All Ayalytical contributions to Products and Services, results of Services, and any other work product designed or provided by Ayalytical hereunder may contain or result in statutory and non-statutory Intellectual Property, including but not limited to patentable subject matter or trade secrets; and all such Intellectual Property remains the sole property of Ayalytical; Customer shall not disclose (except to the extent inherently necessary during any resale of Product sold hereunder), disassemble, decompile, or otherwise reverse engineer said contributions, or any results of the Services, or any work product, or otherwise attempt to learn the underlying processes, source code, structure, algorithms, or ideas.
These terms incorporate and/or replace all prior terms whether oral or written, and may not be changed by either party except in writing signed by both parties. The failure by Ayalytical to enforce at any time any of the provisions of this contract, or to exercise any election or option provided herein, shall in no way be construed as a waiver of such provision or option, nor in any way affect the validity of this contract (or any part hereof), or the right of Ayalytical thereafter to enforce each and every such provision. If any provision hereof is held by a court of competent jurisdiction to be unenforceable the remaining terms and provisions shall be unaffected and remain in full force and effect.
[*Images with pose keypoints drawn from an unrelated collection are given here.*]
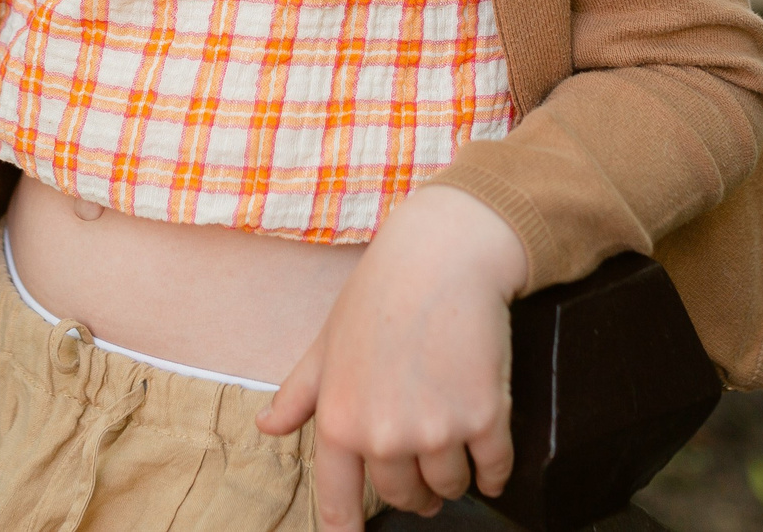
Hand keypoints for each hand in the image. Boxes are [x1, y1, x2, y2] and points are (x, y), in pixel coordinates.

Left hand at [259, 186, 527, 528]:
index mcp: (340, 421)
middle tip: (422, 480)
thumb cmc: (379, 296)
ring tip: (452, 455)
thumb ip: (298, 394)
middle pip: (404, 495)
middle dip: (414, 492)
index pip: (338, 500)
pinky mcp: (483, 418)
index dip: (345, 529)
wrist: (442, 258)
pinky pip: (494, 468)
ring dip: (452, 479)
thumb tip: (267, 427)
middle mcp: (385, 435)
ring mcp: (436, 430)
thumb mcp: (326, 344)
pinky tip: (491, 465)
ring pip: (449, 485)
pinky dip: (494, 472)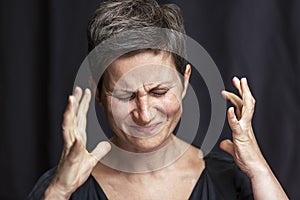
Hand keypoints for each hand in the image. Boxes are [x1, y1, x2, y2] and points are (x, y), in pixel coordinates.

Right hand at [44, 87, 110, 198]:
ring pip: (68, 127)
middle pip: (74, 118)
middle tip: (78, 89)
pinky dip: (76, 143)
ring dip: (70, 113)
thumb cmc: (75, 172)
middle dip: (76, 103)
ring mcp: (69, 149)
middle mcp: (72, 140)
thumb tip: (108, 144)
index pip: (81, 118)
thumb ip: (100, 151)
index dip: (83, 105)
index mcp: (78, 138)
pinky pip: (73, 150)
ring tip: (71, 100)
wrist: (66, 187)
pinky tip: (79, 137)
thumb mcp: (92, 160)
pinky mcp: (70, 160)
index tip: (86, 92)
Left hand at [220, 77, 288, 198]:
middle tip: (237, 79)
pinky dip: (233, 117)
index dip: (236, 96)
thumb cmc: (246, 158)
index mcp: (244, 125)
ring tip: (238, 84)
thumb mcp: (234, 148)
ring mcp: (245, 129)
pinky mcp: (242, 137)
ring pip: (246, 108)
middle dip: (242, 90)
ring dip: (241, 95)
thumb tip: (223, 143)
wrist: (254, 168)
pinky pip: (237, 125)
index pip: (241, 106)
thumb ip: (228, 144)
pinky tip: (229, 110)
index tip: (230, 87)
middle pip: (246, 103)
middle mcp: (246, 124)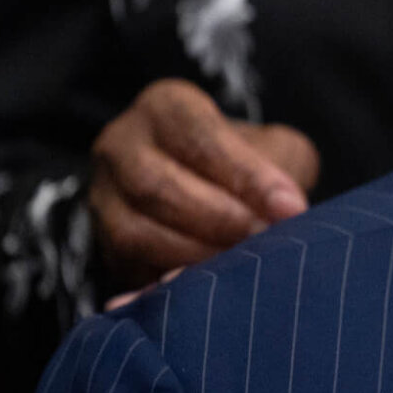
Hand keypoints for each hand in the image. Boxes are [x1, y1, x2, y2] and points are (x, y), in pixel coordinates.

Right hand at [91, 79, 318, 290]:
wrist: (206, 188)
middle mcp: (121, 145)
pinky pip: (128, 268)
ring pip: (135, 232)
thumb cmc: (243, 164)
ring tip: (242, 266)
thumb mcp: (272, 147)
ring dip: (194, 255)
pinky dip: (170, 282)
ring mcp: (102, 196)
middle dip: (219, 220)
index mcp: (166, 107)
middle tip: (265, 241)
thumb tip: (286, 212)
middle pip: (158, 186)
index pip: (200, 138)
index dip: (247, 177)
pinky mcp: (102, 244)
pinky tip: (210, 285)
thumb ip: (281, 169)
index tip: (290, 209)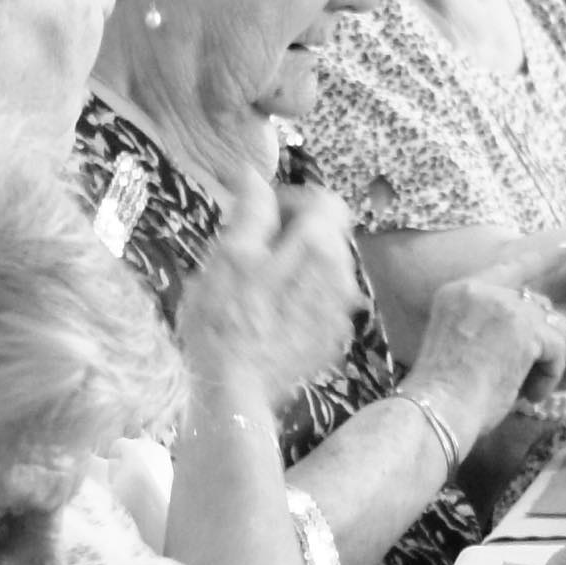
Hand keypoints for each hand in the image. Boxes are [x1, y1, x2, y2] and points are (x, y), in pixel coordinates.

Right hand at [177, 178, 361, 395]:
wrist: (235, 390)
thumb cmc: (223, 320)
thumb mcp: (228, 255)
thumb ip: (250, 210)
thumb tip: (254, 174)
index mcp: (317, 246)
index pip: (324, 199)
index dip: (290, 199)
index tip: (260, 216)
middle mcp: (342, 274)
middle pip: (328, 233)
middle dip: (292, 233)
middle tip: (251, 252)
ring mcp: (342, 310)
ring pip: (326, 268)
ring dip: (297, 266)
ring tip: (257, 286)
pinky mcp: (334, 337)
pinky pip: (324, 302)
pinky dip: (302, 298)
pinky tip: (270, 314)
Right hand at [404, 271, 565, 435]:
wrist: (436, 409)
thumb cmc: (443, 394)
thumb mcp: (456, 343)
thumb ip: (485, 324)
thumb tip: (529, 329)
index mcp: (458, 292)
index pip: (508, 266)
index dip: (538, 260)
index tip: (565, 248)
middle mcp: (480, 291)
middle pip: (535, 302)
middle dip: (539, 339)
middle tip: (526, 377)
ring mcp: (504, 306)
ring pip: (551, 326)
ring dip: (547, 359)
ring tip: (527, 389)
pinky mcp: (524, 329)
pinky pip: (556, 348)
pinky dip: (550, 375)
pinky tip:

This agreement shall bind and inure to the benefit of Ayalytical’s successors and assigns, including without limitation, any entity into which Ayalytical shall merge or consolidate. Customer may not assign any of Customer’s rights or obligations under this agreement without Ayalytical’s prior written consent. Any attempted assignment, delegation, or transfer by Customer without such consent of Ayalytical shall be void.
Ayalytical will exercise reasonable efforts to fill all orders according to the agreed schedule(s); provided, however, that Ayalytical shall not be responsible for any damages or delays caused by acts of God, acts of civil or military authorities, fires, strikes, floods, epidemics, quarantines, restrictions of government, war, riots, transportation delays, obtaining necessary engineering talent, labor, materials or manufacturing facilities, or any other cause beyond its reasonable control. In the event of any such delay, the delivery date shall be extended for such length of time as may be reasonably necessary.
All rights of the parties with respect to any sale covered hereby shall be governed by the substantive law of The United States of America, with the exception of its private international law rules. The competent court for Chicago, IL, shall have exclusive jurisdiction regarding any dispute, controversy or claim arising out of or relating to this agreement.